You may not have experienced the cosmic availability of grace and graciousness. It is native to the cesarean born person. I haven't had the vaginal birth native experience. Can we shift the high moral ground approach and see it in it's true colours . . . human beings in search of native stories. You are OK. I am OK. We have come through a different native journey. Lets honor both, and in so doing we enrich our world by encouraging and empowering the telling of our stories.

I believe that the energy field of a cesarean birth child gets interrupted "ruffled" and "damaged". This abrupt arrow-like emergency has ambiguous implications, that which saves also alienates. The unprotected "just out being" is "blasted" by alien realities/experiences. How can mother, obstetrician, midwife, father and any other interested party find a model where greater protection is given to the "just-out-being" that came in such arrow-like fashion. How can the baby as well as mother be kept center stage?

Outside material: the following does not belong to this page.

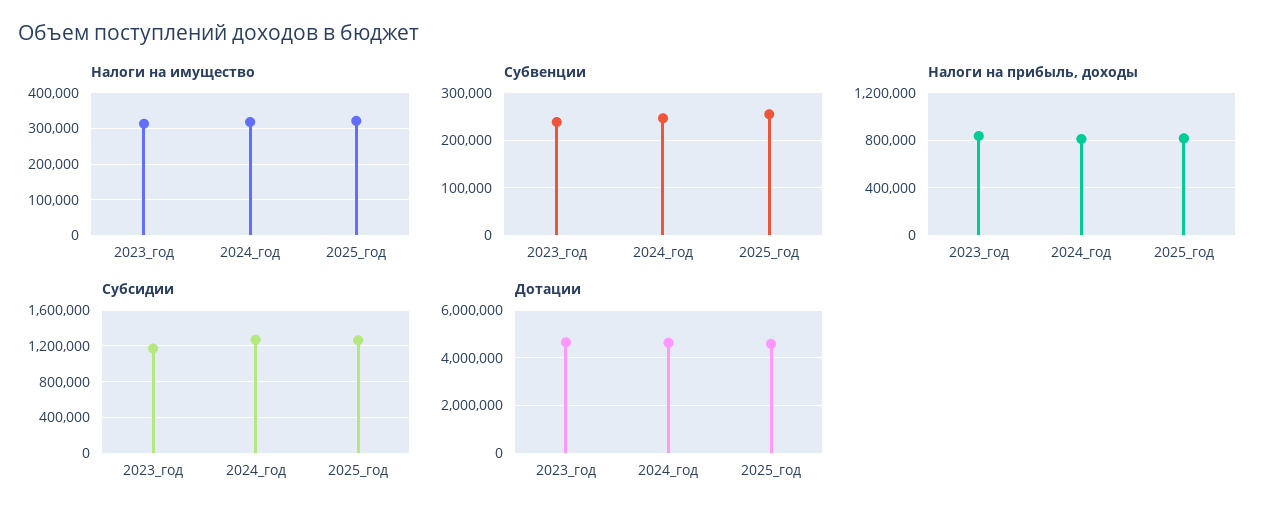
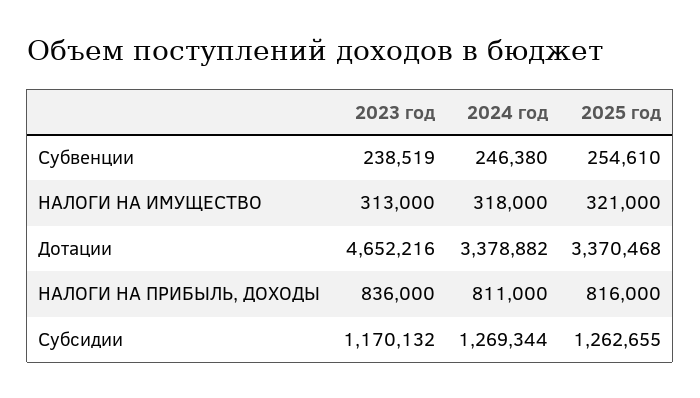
Дотации, 2024_год: 4500000 -> 3378882
Дотации, 2025_год: 4500000 -> 3370468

How can we give both their birth right, a win/win start, a win/win that meets the knowing of birth as being a home-coming and de-light-full experience, and also in time, supports the other pole of the same story, that of cold, isolation, competition, harsh realities and, that of death itself. (See articles by Robert Oliver and Joanne Steele for more on this.)

This abrupt emergence to the light also brings the gift of light and expansion to the "just-out-being". It brings you on a seconds' journey that lasts into eternity, gifting new life with an overview of life in the blink of an eye. It gives a knowing of cosmos that the actual living of life can, on some level, never give. In some sense this may be seen as an illusion, and what is illusion, and, on whose map does it belong? Yes, I believe that cesarean birth's experience of cosmos participation is a single chance in a life time. It is an ultimate honour-filled event known to those of us who have chosen (on whatever level) to make that journey. It is both a privilege and a responsibility. As my own personal and cosmic journey unfolds I know that it is only in the continuous healing of my story that this reality can become fully available to me. There is much food here for reflection for both canal adventurers and cosmic adventurers. There can be much misunderstanding between our native stories.

When I read and listen to the primal gurus, particularly men-guru, as they speak with such eloquence and inevitability of the "war" and "conflict" of the canal journey and the high scores given for such heroic achievements, it leaves me with many questions. I wonder are there enough of us women involved in the telling of native birth stories. What value system and language do women put on the miracle of life in the womb and in the canal? Can we women be even more creative, brave, scientific and intuitive so that all gurus will be called to gender and cultural accountability in language, symbols and value system in the description of one of the greatest miracles and mysteries of life, the birth of a new human. Can more women be empowered to tell their stories, be they home birth, hospital birth, canal or cesarean birth, or whatever other label we wish to put on the way into this life. My hope would be that there would be different questions asked and different attitudes nourished.

Conclusion

Yes, in this paper I have attempted to touch and honour some of the threads of the tapestry of my own cesarean birth, and, hopefully that of others. Birth, death and life are our great mysteries. In our limitations and search, we attempt to name the mystery. Its an attempt, knowing that it is both the tip of the iceberg and the volcano. I do not know the full story. Who does? I highlight some questions and make some observations. I do not want to project too much onto cesarean birth, or, overload this native story. I don't expect my native story to be totally different from my sisters and brothers who survived, enjoyed and were challenged by the canal experience. May my expansive abrupt emergence experience of birth, meet your contractive measured experience and may they both enrich; heal and validate each other and our universe.

Mairead Ni Chonaola is an Irish labor-cesarean-born woman who was for many years a Catholic nun, Mairead is now a psychotherapist.